Da mesma forma, o nome “Cosme e Damião”, dado ao Hospital Infantil, também não agrada a alguns representantes do povo, por fazer referência a santos católicos e, ao mesmo tempo, permear o conhecido sincretismo religioso presente em algumas tradições, como a Umbanda.

JOSEPHA SILENCIADA

Voltemos ao caso de Josepha. O que ocorreu com ela também evidencia a dimensão feminina como resistência cultural de Porto Velho. Assim como outras mulheres da época, ela ocupava um espaço de autoridade no mundo popular, mediando saúde, justiça e proteção espiritual em uma sociedade que limitava as opções das mulheres e invisibilizava seus saberes. Assim como outras tantas que possuem seus nomes silenciados e apagados na memória portovelhense.

No artigo de Nilza Menezes, a quem extraio minhas análises sobre Josepha, é citado a distinção entre feiticeira e bruxa, na qual foi confundida nos autos do processo, e revela como é o olhar da sociedade institucional, assim como tratava o conhecimento popular e feminino. Algo suspeito ou perigoso.
▬▬▬▬▬▬▬▬▬▬
INSTRUÇÕES DA TAREFA = No texto sobre Josepha, de quem é o artigo do qual são extraídas as análises sobre ela?

[Itens armazenados do conjunto de dados]
▬▬▬▬▬▬▬▬▬▬
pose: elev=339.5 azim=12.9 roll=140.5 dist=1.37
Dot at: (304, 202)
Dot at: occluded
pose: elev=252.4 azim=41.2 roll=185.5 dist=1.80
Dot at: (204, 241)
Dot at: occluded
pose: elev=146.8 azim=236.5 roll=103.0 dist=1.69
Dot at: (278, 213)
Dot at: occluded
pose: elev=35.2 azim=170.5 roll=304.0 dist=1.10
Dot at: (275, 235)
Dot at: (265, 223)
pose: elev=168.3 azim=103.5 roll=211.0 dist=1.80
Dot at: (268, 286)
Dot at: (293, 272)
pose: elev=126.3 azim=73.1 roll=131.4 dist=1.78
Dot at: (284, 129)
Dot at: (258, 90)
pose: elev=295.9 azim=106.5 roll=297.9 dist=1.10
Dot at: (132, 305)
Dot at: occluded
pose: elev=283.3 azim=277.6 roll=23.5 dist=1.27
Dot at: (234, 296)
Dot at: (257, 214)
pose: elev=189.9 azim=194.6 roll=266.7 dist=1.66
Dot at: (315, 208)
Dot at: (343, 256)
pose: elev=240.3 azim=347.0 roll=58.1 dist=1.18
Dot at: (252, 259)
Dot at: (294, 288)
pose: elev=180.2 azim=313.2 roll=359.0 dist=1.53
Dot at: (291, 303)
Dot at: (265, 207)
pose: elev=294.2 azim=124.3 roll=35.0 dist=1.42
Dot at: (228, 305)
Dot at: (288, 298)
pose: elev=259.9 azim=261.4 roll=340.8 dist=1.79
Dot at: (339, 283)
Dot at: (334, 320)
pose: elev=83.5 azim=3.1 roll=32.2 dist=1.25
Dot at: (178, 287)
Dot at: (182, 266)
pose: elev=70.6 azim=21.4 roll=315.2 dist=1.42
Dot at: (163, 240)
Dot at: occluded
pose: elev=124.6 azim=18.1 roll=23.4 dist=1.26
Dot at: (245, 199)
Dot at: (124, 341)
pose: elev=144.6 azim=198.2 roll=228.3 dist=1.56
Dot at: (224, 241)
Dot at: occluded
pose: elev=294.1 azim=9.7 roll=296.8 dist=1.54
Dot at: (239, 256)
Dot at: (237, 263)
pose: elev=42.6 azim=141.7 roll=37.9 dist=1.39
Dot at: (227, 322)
▬▬▬▬▬▬▬▬▬▬
RESPOSTA DO EXERCÍCIO = De Nilza Menezes.